[Opening GIVEN RECORDS section]

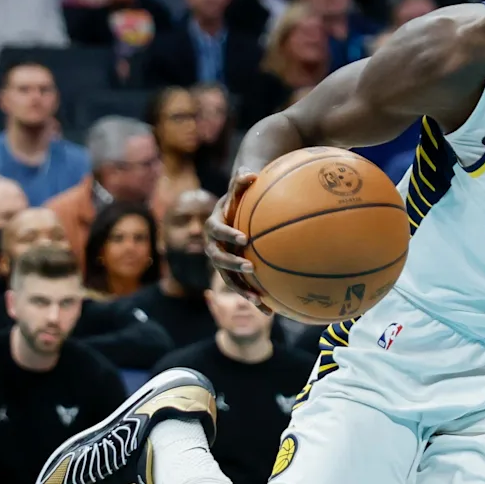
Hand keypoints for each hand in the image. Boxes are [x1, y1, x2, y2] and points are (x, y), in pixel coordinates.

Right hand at [204, 169, 270, 312]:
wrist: (235, 214)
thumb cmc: (239, 199)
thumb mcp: (239, 189)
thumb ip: (241, 182)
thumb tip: (250, 172)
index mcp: (214, 225)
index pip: (217, 230)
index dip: (228, 234)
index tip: (244, 238)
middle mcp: (213, 246)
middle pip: (218, 259)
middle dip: (233, 264)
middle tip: (250, 267)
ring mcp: (221, 262)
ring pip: (228, 279)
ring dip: (242, 290)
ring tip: (258, 299)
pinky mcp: (232, 274)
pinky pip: (241, 288)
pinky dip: (254, 298)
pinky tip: (271, 311)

[Closing GIVEN RECORDS section]

WHAT IS REQUIRED | Every line of the material above should be repeated exactly, except for the pictures.

EXERCISE ANSWER |
Hand keypoints for each hand in the image. Boxes are [x1, y1, x2, y2] and points are (x, y), in pixel coordinates.

Right hand at [204, 169, 270, 312]:
wrist: (235, 214)
thumb cmc: (239, 199)
thumb mcp: (239, 189)
thumb ip: (241, 182)
thumb tip: (250, 172)
index mcp: (214, 225)
index pip: (217, 230)
index dip: (228, 234)
index tip: (244, 238)
middle mcp: (213, 246)
middle pip: (218, 259)
middle dip: (233, 264)
middle tip: (250, 267)
ring mcp: (221, 262)
ring pip: (228, 279)
ring dip: (242, 290)
ring tip: (258, 299)
pinky mcp: (232, 274)
pinky pip: (241, 288)
pinky dip: (254, 298)
pinky tip: (271, 311)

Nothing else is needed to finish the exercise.